Microbes → Host Speciation?

No living organism is an individual—an individual's microbiota can outnumber the host's somatic cells. Working in parasitoid wasps, Brucker and Bordenstein (p. 667, published online 18 July) now suggest that the gut microbiota can play a crucial role in speciation and hybrid lethality. In a clade of parasitoid wasps, interspecies hybrids survived when reared on antibiotic-treated sterile food (thus eliminating gut microbiota), but experienced high mortality when reared on conventional diet or host material.


Although the gut microbiome influences numerous aspects of organismal fitness, its role in animal evolution and the origin of new species is largely unknown. Here we present evidence that beneficial bacterial communities in the guts of closely related species of the genus Nasonia form species-specific phylosymbiotic assemblages that cause lethality in interspecific hybrids. Bacterial constituents and abundance are irregular in hybrids relative to parental controls, and antibiotic curing of the gut bacteria significantly rescues hybrid survival. Moreover, feeding bacteria to germ-free hybrids reinstates lethality and recapitulates the expression of innate immune genes observed in conventionally reared hybrids. We conclude that in this animal complex, the gut microbiome and host genome represent a coadapted “hologenome” that breaks down during hybridization, promoting hybrid lethality and assisting speciation.

Although the gut microbiome influences numerous fitness traits in animals, little attention has been given to how the microbiome is structured between closely related species and how the microbiome contributes to the origin of new species. By incorporating the microbiome into the biological species concept (1) and the Bateson-Dobzhansky-Muller model of hybrid incompatibilities (2), theoretical evidence specifies that negative epistasis between host genes and the host microbiome can accelerate the evolution of hybrid lethality and sterility (3).

_Work item 1_: Translate this sentence from the passage on gut microbes and wasp speciation into Spanish: "Moreover, feeding bacteria to germ-free hybrids reinstates lethality and recapitulates the expression of innate immune genes observed in conventionally reared hybrids."
_Work item 2_: Carry on the passage on gut microbes and wasp speciation, picking up after its final sentence.

_The data_:

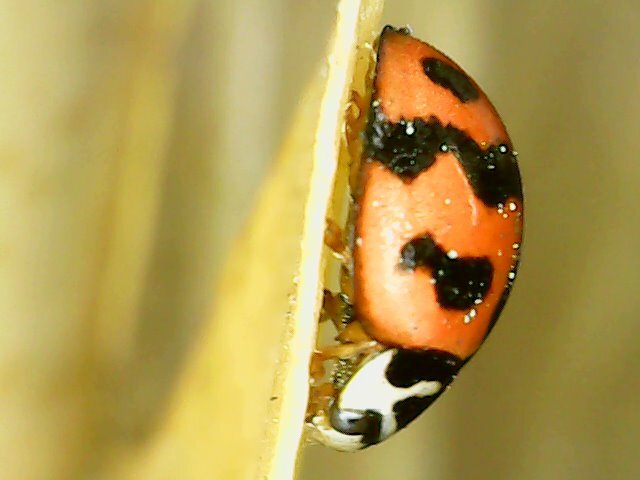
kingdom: Animalia
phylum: Arthropoda
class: Insecta
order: Coleoptera
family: Coccinellidae
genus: Cheilomenes
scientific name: Cheilomenes sexmaculata
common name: Ladybird beetle
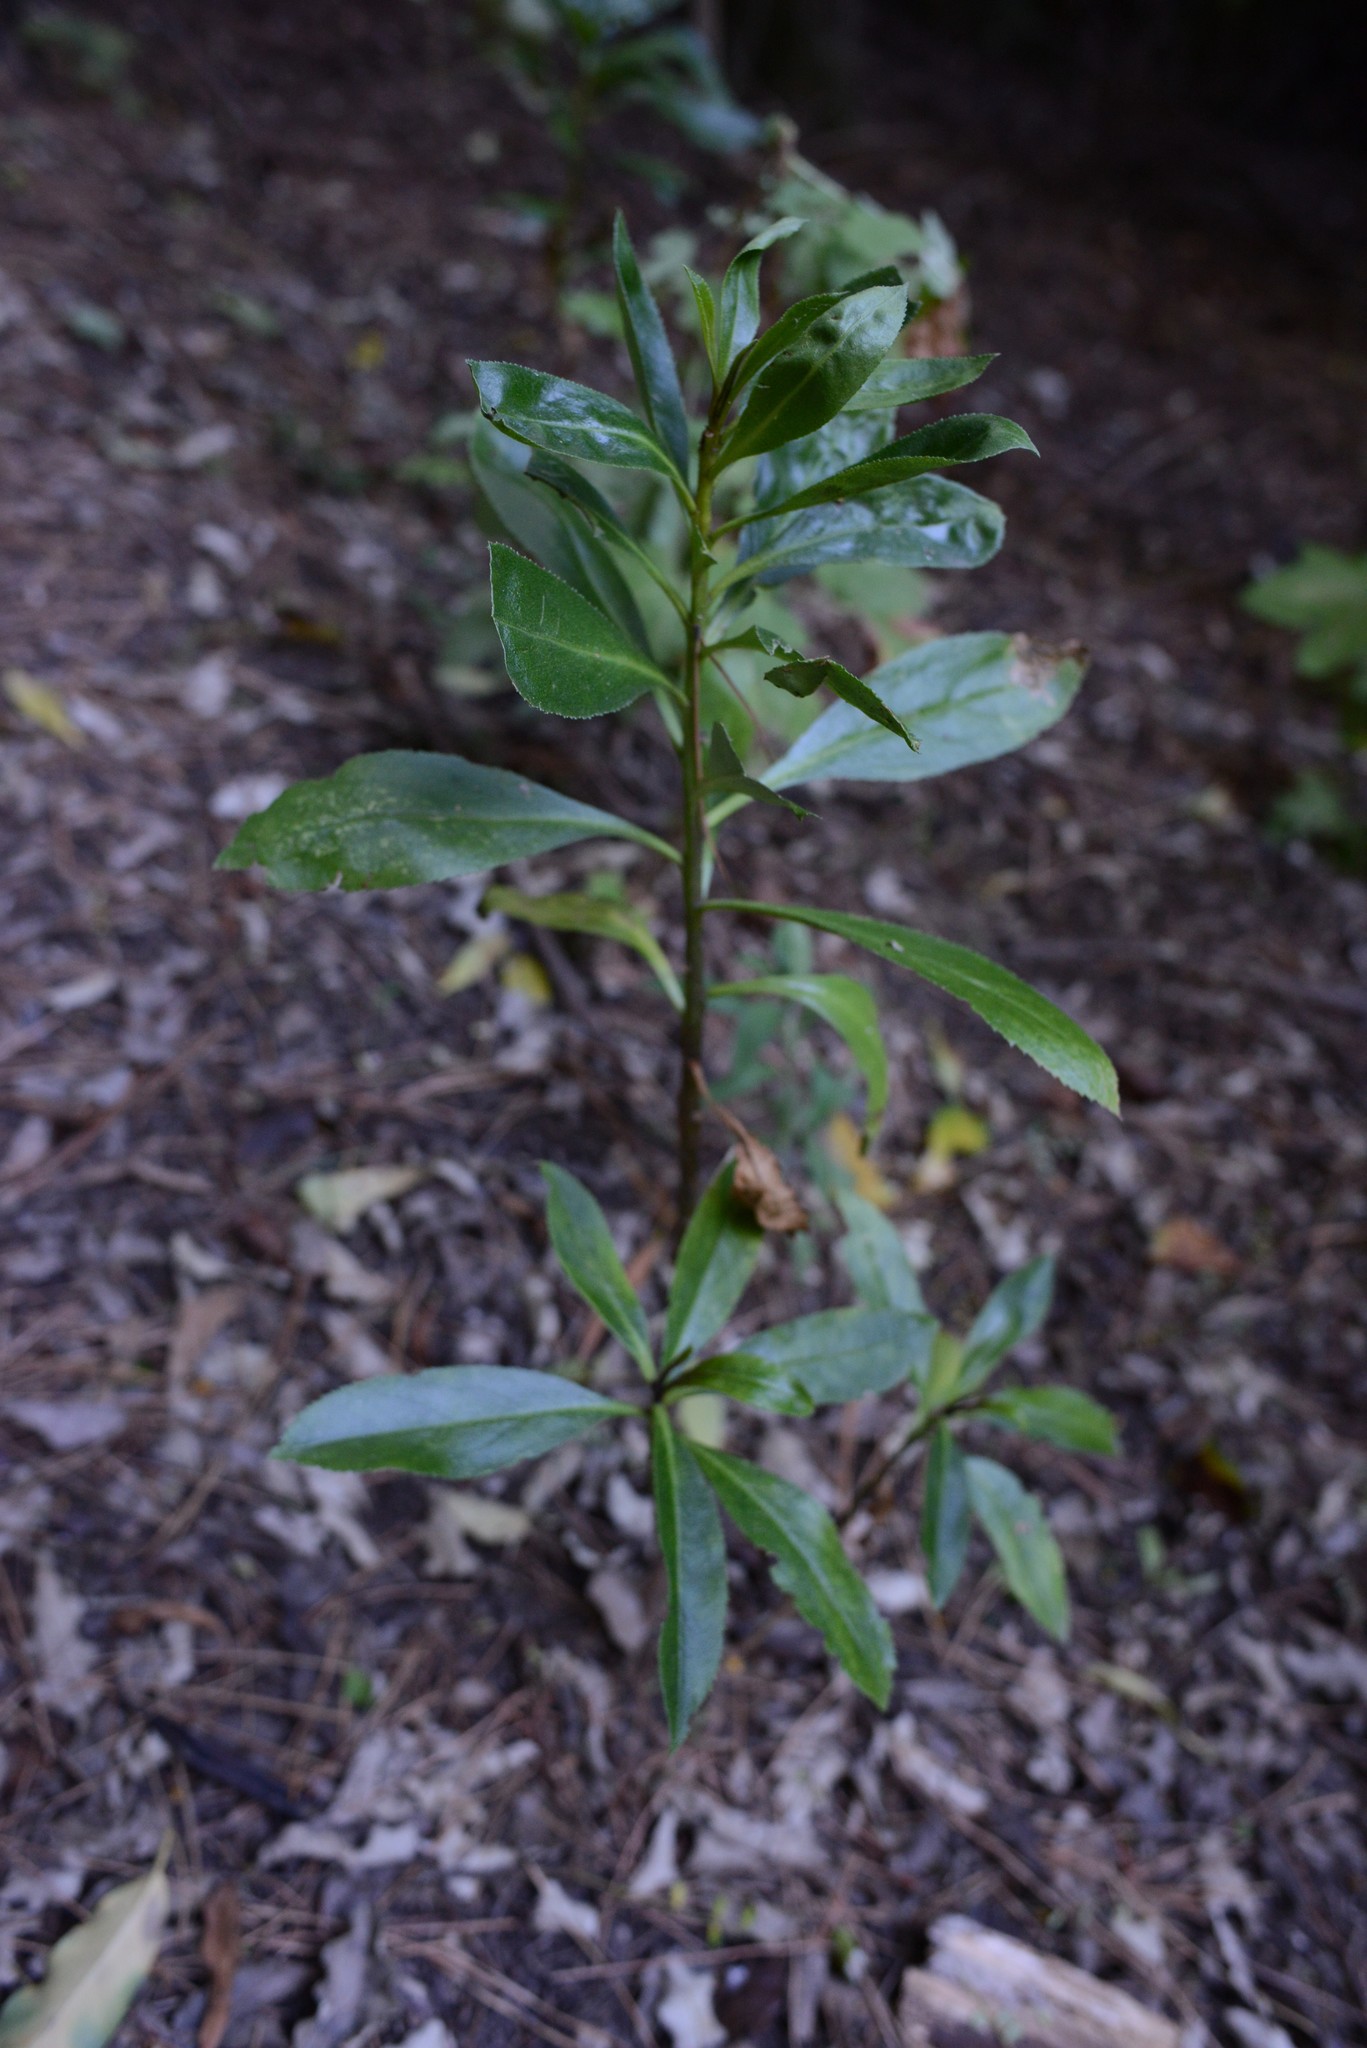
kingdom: Plantae
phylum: Tracheophyta
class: Magnoliopsida
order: Lamiales
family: Scrophulariaceae
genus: Myoporum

_Task answer 1_: Además, alimentar con bacterias a los híbridos libres de gérmenes restablece la letalidad y reproduce la expresión de genes inmunitarios innatos observada en los híbridos criados de forma convencional.

_Task answer 2_:
We recently established that when environmental factors such as diet are controlled for, species of the Nasonia wasp complex harbor phylosymbiotic gut microbiotas—a term introduced here to denote microbial community relationships that recapitulate the phylogeny of their host (4). Similar to phylogenomics, phylosymbiosis asserts that the relationships of microbiomes across host species maintain an ancestral signal of the host's evolution. The phylosymbiotic signal could be a consequence of host immune genes that rapidly evolve in a continual arms race with components of the microbiome.

We hypothesize that the phylosymbiotic gut microbiome within species breaks down in hybrids via epistatic interactions between the microbiome and nuclear and/or cytoplasmic genomes, leading to hybrid lethality. Using the parasitoid wasp genus Nasonia, we set out to experimentally determine the influence of the microbiome on hybrid lethality. The Nasonia genus consists of several species of haplodiploid parasitoid wasps that are readily hybridized. Nasonia vitripennis diverged approximately 1 million years ago from the ancestor of Nasonia giraulti and Nasonia longicornis, which themselves diverged less than 400,000 years ago (5). In the laboratory, all three species are reared on the fly host Sarcophaga bullata under identical conditions. Nasonia offspring are oviposited by the mother inside the puparium of the fly, where the eggs develop to adulthood before emerging from the fly host in about 14 days. In the absence of Wolbachia infections, reciprocal crosses between species produce fertile, diploid, F1 hybrid females (6). However, hybrid lethality is observed in F2 male offspring, because they are haploid recombinants of their grandparents. Interspecies crosses of N. vitripennis and N. giraulti or N. longicornis result in F2 hybrid males exhibiting up to ~90% lethality during larval development, whereas N. giraulti and N. longicornis hybrids only exhibit ~8% hybrid lethality (610).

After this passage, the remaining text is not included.